• **Exercise details**: Write a continuation of the 1885 newspaper article on the art of embalming below, beginning after its last sentence.

• **Provided text**:
##############################

Embalming01

 

WAUPACA POST

September 3, 1885

 

THE ART OF EMBALMING

The Modern Process Inferior to That Used in Ancient Egypt,

But Gaining Favor

(From the New York Sun.)

 

            Two men sat silent in a handsomely furnished store on a leading New York thoroughfare.  A small portion of the furniture and ornaments pertained to the living, the remainder to the dead.  It was an undertaker’s establishment, and the younger and more solemn person was a professional embalmer.  In answer to the reporter’s questions, he said:

            “Gen. Grant’s embalming was work of the finest kind – something to be proud of.  It was done by the leader of our profession, and with the best materials in the market.  There are many mortuary directors who profess to be embalmers, and who know a smattering of the art; but they are unworthy of the name.  Real embalmers are few in number, there not being more than ten in the entire country.  To be one, an undertaker must have a sufficient knowledge of surgery, medicine and chemistry, and must also have considerable artistic sense.  This makes a rare combination.

            “The chief element in embalming consists in removing a large portion of blood from the body and substituting therefore some powerful antiseptic fluid.  Many experiments have been made in respect to these liquids.  I can hardly recall how many preparations have been tried.  Brine, salicylic acid, diluted creosote, solutions of sulphate of zinc, and the iodide and chloride of that metal.  You see, the fluid used must be nearly colorless, or else verging on blood color, and must not cause discoloration.  This precludes the use of salts of copper, iron, manganese, and chromium, and also compounds of sulphur.

            “A solution of chloride if zinc was at one time in vogue, but in several instances it produced a ghastly bluish tinge, and so went entirely out of fashion.  The so-called Egyptian fluid was a standard preparation for years.  It was so named by its manufacturer, who claimed that it was the same liquid as was used in preparing the mummies of Egypt.  It was improved upon, however, by some American chemists, who now have a practical monopoly in supplying embalmers with the fluid.  Their manufacture is styled the Oriental fluid, and is made in Boston.

            “In embalming, a large vein and large artery are opened and a small force pump connected with a vessel containing the antiseptic fluid, is applied.  The process requires from two to four hours.  The natural movement of the circulation is followed.  As the fluid enters the vessels the blood is forced out.  The longer the time the better the result.  A short time enables the operator to remove the blood from only the larger vessels.  In a longer period the fluid passes from the larger to the smaller vessels and into the capillaries.  This distends the skin and produces a life-like appearance.

##############################

• **Entries provided**:
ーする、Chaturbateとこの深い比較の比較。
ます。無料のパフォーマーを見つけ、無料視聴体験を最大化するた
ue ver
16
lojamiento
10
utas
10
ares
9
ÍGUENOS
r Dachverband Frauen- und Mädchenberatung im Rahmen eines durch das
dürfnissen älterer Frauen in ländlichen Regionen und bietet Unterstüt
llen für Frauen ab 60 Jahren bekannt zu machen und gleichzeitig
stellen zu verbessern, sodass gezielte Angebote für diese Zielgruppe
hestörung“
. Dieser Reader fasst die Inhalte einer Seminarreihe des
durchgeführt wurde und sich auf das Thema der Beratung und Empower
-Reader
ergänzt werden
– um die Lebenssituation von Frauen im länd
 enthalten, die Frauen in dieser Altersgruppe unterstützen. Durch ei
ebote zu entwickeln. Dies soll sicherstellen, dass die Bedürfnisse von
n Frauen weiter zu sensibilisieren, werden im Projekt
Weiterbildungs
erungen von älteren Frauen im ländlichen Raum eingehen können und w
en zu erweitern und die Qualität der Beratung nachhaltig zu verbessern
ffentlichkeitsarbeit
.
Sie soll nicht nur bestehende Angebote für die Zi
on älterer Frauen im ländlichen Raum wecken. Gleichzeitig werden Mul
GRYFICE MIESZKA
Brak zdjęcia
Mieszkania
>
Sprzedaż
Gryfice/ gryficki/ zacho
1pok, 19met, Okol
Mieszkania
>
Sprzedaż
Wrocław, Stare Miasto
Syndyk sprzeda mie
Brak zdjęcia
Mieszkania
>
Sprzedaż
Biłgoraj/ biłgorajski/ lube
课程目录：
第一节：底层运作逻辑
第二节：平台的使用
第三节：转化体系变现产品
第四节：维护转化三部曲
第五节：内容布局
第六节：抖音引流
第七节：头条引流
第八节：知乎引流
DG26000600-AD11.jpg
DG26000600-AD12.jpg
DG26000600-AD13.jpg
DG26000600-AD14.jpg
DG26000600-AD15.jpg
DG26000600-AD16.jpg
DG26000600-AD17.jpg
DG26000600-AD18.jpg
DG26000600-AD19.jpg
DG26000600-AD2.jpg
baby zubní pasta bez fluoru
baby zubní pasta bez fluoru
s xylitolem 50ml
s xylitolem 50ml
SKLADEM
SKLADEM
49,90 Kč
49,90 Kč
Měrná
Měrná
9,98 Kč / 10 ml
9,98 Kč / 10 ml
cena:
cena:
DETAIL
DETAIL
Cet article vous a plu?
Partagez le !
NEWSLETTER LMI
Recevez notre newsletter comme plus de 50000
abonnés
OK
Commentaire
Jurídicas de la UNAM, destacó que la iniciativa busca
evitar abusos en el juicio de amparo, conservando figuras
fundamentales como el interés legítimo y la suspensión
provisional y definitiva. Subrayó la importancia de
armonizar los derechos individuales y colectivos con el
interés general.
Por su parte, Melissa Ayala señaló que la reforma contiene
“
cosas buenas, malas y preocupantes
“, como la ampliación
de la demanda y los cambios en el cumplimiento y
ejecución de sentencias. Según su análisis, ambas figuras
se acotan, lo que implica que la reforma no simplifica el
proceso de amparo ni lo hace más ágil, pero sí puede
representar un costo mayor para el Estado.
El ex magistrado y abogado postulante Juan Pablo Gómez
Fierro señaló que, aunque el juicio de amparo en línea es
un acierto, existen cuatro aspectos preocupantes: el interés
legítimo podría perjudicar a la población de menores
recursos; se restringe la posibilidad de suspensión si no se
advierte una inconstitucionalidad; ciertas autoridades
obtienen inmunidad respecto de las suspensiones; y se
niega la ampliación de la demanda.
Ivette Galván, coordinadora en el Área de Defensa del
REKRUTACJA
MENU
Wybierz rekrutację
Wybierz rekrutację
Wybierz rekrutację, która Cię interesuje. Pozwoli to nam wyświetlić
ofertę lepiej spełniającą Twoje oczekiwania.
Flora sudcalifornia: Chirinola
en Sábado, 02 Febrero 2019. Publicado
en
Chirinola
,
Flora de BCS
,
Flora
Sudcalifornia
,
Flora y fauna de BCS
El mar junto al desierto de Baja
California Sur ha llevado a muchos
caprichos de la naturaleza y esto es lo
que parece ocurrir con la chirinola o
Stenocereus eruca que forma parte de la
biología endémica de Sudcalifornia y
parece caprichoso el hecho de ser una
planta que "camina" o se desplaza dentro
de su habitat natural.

##############################

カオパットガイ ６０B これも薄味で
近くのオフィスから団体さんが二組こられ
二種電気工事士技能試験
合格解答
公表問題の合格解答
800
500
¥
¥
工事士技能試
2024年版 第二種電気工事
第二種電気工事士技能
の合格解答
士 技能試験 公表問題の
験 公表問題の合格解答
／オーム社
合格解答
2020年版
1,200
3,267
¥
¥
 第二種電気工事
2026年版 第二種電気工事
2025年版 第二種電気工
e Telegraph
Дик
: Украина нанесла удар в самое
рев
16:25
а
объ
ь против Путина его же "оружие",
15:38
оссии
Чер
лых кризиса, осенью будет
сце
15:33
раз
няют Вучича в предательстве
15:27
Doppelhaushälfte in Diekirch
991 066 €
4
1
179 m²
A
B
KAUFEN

##############################

• **Result of the exercise**:
            “The cost of the process is from $15 upward.  Embalming grows more common every year.  In the past thirty months our establishment has embalmed about 200 subjects.  We are still behind the ancients in our work. In the main, a subject well treated lasts three years.  This is a fair average.  It would be larger if it were not for occasional cases in which the antiseptic liquids seem to lose their efficiency.  There is, however, a distinguished chemist in Italy who claims to petrify a subject by using some silicate preparation.  Though I have not seen the process employed, yet I have been shown specimens which resembled petrifactions.

            “A second duty of the embalmer is the same as that of an undertaker, to make the subject as life-like and natural as possible.  There is a division in the profession at this point.  Some endeavor by art to restore almost all the characteristics of life; others merely endeavor to remove the disagreeable insignia of death.  As for myself, I think it proper to conceal the marks of wounds, accidents or disease.  No art can take away the horror of death.  Its excess makes death the more terrible by contrast.

            “The embalmer runs the risk of disease and blood poisoning.  A subject once preserved and treated in innocuous; but in the process the germs of the disease from which he died are expelled in vast numbers in the blood.  The operator in such cases always runs the risk of contagion and infection.  Blood poisoning is as apt to occur to the embalmer as to the surgeon.  The danger in all these cases, however, can be guarded against.  Those who are attacked are nine times out of ten ignorant funeral directors, who call themselves embalmers when they are not.”